13 Jul 2026
Astable Multivibrator: Free-Running Oscillator and Frequency Measurement
Aim
To study the operation of a free-running or astable multivibrator and determine its oscillation frequency from the CRO waveform.
Apparatus
Astable multivibrator trainer or two-transistor circuit, resistors, capacitors, regulated DC supply, CRO, frequency counter, and connecting leads.
Experimental arrangement

Theory
An astable multivibrator has two transistor switching stages coupled so that only one transistor is strongly conducting at a time. Suppose transistor $Q_1$ is ON and $Q_2$ is OFF. The capacitor connected to the base of $Q_2$ charges through its resistor until the base voltage reaches the switching level. Then $Q_2$ turns ON, its collector voltage falls, and the capacitive coupling drives $Q_1$ OFF. The same process occurs in the opposite direction.
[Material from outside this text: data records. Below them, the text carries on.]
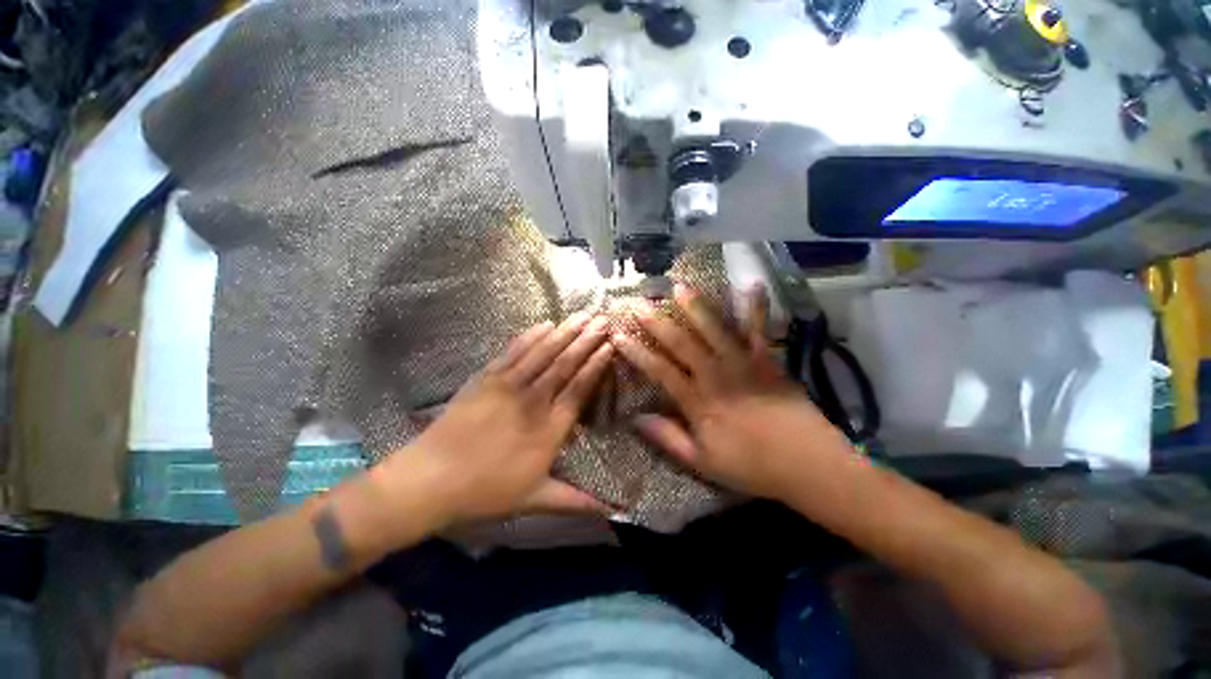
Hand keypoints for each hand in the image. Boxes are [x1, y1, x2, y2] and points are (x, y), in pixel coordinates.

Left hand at [386, 313, 614, 526]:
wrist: (429, 480)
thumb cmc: (485, 491)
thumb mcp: (534, 499)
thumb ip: (575, 501)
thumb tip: (612, 510)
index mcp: (548, 429)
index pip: (579, 389)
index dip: (595, 366)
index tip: (609, 346)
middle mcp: (533, 401)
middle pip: (565, 364)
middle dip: (586, 340)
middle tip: (603, 319)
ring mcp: (508, 385)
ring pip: (543, 353)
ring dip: (564, 332)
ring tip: (582, 315)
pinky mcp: (486, 378)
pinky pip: (513, 352)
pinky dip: (530, 336)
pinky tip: (544, 324)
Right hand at [612, 285, 850, 501]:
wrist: (807, 465)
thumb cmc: (751, 466)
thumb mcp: (702, 462)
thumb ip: (667, 438)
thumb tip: (635, 418)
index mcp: (698, 401)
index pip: (659, 370)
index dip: (637, 352)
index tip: (619, 335)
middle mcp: (716, 376)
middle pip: (682, 343)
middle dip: (657, 322)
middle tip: (639, 302)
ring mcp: (743, 364)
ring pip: (714, 330)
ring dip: (696, 307)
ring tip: (680, 286)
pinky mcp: (768, 360)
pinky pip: (760, 330)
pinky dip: (756, 307)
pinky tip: (752, 284)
Since neither state is stable, the circuit repeatedly changes state without an external trigger and produces a square or rectangular wave. For a symmetrical circuit with equal timing components,
\[T\approx1.386RC,\qquad f=\frac{1}{T}.\]The measured period is obtained from the CRO time scale by counting the horizontal divisions for one complete cycle.
Observations
| $R$ (kohm) | $C$ (microfarad) | Calculated period $T$ (ms) | CRO period (ms) | Frequency (Hz) |
|---|---|---|---|---|
| 4.7 | 0.10 | 0.65 | 0.68 | 1471 |
| 10.0 | 0.10 | 1.39 | 1.42 | 704 |
| 10.0 | 0.22 | 3.05 | 3.12 | 321 |
| 22.0 | 0.22 | 6.70 | 6.82 | 147 |
Graph

Calculation
For $R=10$ kohm and $C=0.10$ microfarad,
\[T=1.386(10\times10^3)(0.10\times10^{-6})=1.386\text{ ms},\]and
\[f=\frac{1}{1.386\times10^{-3}}=722\text{ Hz}.\]Result
The circuit operates as a free-running oscillator. For the selected timing components its frequency is approximately
\[\boxed{f\approx704\text{ Hz}}.\]Viva Questions
- Why is the circuit called astable? It has no stable state and changes continuously between two quasi-stable switching conditions.
- What determines the frequency? Mainly the timing resistors and capacitors.
- Why are the two outputs complementary? When one transistor conducts, the other is driven into the cut-off state.